One of the most potent powers of the White House is the bully pulpit — the daily media briefings, the power to spin a narrative and influence the story, and shape what the public thinks. In many ways, manipulating the "facts" is Trump's super power. 

And even if the administration does not try to mislead us, it may be that Americans cannot know that it is defying court orders, for reasons including that the victims cannot tell us or because the facts cannot be readily verified. That is exactly what is happening in the case of the Venezuelan deportees. The administration is attempting to muddy the waters and make it hard to know whether they in fact blatantly ignored a valid court order.

Taken together, these two features of courts — their limited perspective on cases and their disadvantage in the public arena — present very serious challenges to our ability to rely on courts to save us from the challenges American democracy faces today. 

Instead, the very institutions under assault — Congress and civil society institutions like the press, civic organizations and universities — need to stand up. 

Authoritarians throughout history and around the globe detest facts, knowledge and truth, as they lead to accountability. The media and universities are the institutions whose very purpose is the preservation, creation and dissemination of knowledge. 

Authoritarians also detest empowered masses. Legislatures and civic organizations empower the people by giving the people control over the law and policy. Congress can directly check the president's power and may do so if their voters believe that the future is looking bleak. Many civic organizations have risen to the occasion, but they cannot do it alone. 

Just as the attack on democracy involves a coordinated strategy, resistance by civil society needs to be coordinated. Universities, the media and civic organizations should engage in an organized public relations campaign to remind the public of the good they bring. 

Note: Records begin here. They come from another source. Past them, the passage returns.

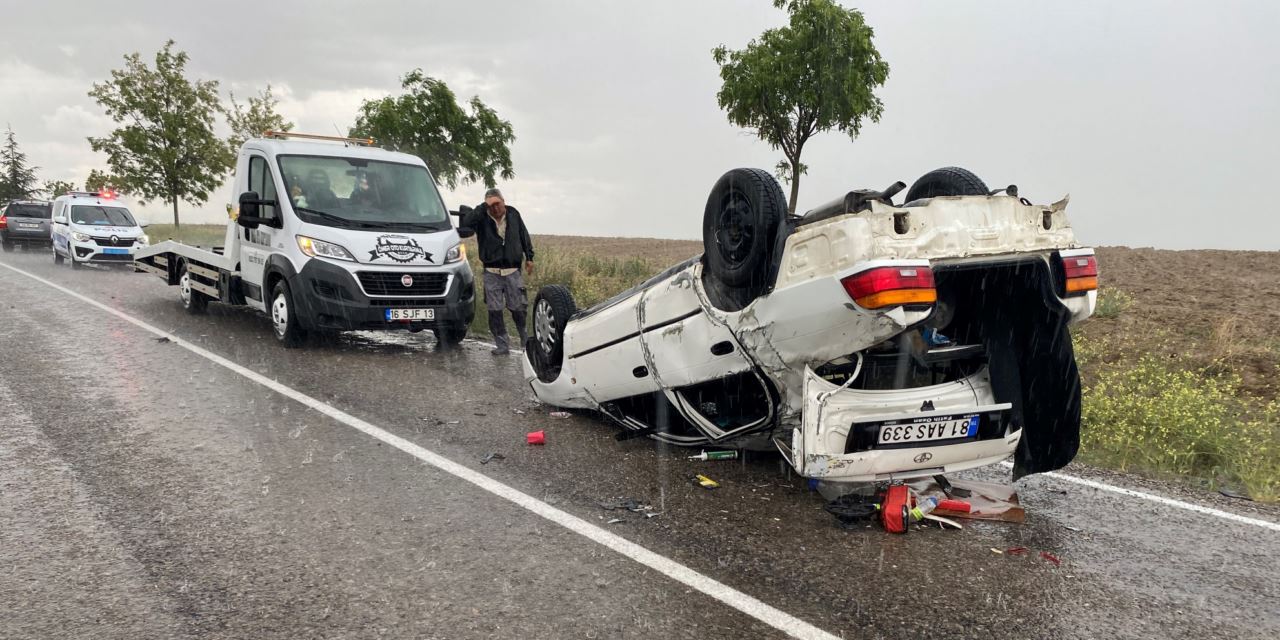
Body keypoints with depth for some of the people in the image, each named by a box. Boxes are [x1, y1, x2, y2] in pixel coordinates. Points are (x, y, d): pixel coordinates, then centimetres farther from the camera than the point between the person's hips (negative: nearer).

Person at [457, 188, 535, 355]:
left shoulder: (513, 214, 3)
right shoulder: (482, 218, -4)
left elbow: (524, 236, 14)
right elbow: (464, 225, -24)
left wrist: (529, 257, 12)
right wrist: (483, 208, -24)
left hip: (513, 271, 0)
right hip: (492, 273, 0)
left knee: (517, 308, 4)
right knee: (494, 310, 1)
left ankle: (526, 340, 25)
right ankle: (502, 345, 10)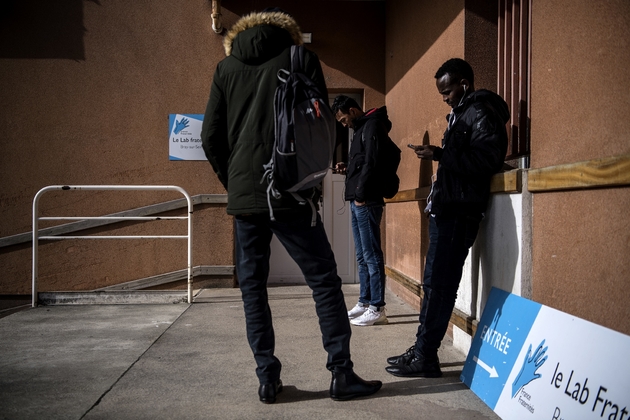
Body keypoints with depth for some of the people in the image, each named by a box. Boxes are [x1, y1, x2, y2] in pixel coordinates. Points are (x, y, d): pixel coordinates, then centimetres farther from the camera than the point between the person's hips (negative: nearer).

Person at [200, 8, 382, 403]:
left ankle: (268, 378, 11)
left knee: (252, 286, 10)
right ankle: (342, 374, 6)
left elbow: (211, 138, 7)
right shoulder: (302, 59, 5)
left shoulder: (226, 67, 12)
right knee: (324, 281, 4)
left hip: (243, 196, 3)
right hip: (289, 194, -3)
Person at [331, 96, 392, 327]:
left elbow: (372, 162, -18)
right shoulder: (362, 128, 22)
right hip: (358, 201, 10)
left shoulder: (373, 125, -7)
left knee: (371, 255, -8)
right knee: (362, 256, 12)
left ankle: (377, 308, -3)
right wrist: (347, 169, 10)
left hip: (367, 201, -10)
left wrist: (361, 194, -17)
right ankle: (364, 303, 20)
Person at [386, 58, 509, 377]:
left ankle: (425, 358, 1)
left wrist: (440, 155, -16)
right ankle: (421, 350, 18)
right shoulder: (460, 114, 22)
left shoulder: (481, 113, -8)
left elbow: (487, 159, -19)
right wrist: (437, 155, 6)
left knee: (439, 284, -7)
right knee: (434, 282, 11)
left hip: (459, 211, -10)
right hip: (446, 208, 10)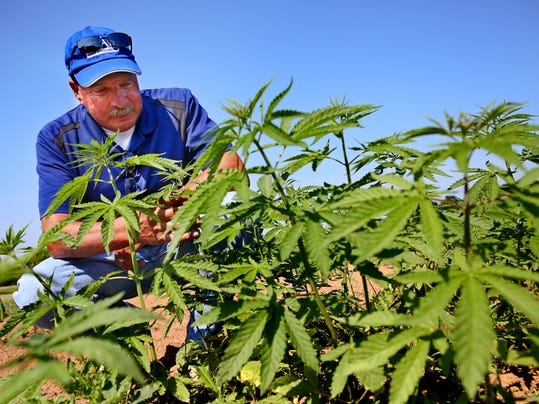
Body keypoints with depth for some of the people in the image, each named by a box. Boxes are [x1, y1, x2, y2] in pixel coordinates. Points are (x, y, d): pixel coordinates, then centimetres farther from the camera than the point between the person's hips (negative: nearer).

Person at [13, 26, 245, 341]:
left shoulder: (178, 107, -7)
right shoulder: (57, 140, -9)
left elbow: (230, 163, -17)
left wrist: (183, 198, -37)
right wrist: (130, 228, -40)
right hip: (110, 259, 1)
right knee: (32, 292, -23)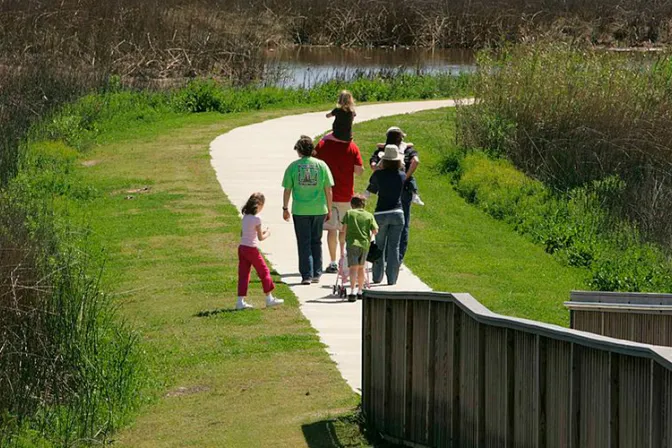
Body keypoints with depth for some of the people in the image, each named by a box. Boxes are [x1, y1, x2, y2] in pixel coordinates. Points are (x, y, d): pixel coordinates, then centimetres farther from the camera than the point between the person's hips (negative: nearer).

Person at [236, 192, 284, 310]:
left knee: (243, 274, 7)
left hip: (242, 247, 7)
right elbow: (260, 238, -12)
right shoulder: (256, 219, -15)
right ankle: (269, 298, 13)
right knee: (264, 272, 7)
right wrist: (267, 234, 9)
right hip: (251, 249, -7)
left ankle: (240, 301, 3)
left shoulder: (245, 217, 7)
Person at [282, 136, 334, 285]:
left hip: (300, 211, -1)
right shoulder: (321, 165, -1)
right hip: (319, 210, 2)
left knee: (304, 244, 4)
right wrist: (329, 209, 11)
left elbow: (287, 190, -1)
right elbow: (328, 190, 1)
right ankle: (316, 274, 16)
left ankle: (307, 275, -1)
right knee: (316, 242, 15)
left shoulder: (293, 166, -4)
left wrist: (285, 208, 11)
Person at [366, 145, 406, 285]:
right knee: (394, 247, 4)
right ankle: (392, 279, 3)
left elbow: (371, 186, 12)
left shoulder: (379, 174, -6)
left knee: (380, 246, 11)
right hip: (397, 213, 1)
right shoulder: (402, 175, -1)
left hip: (381, 213, -1)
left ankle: (377, 278, 15)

The public losses that will come from an authoritarian erosion of civic life is part of what will help motivate politicians to stand up to those who would support the destruction of our way of life.

Tom Clark is the David and Mary Winton Green Professor in the Department of Political Science at the University of Chicago and the author of several books on the U.S. courts and the legal system, including “The Supreme Court: An Analytic History of Constitutional Decision Making” (2019). He is the editor of the Journal of the Law and Courts.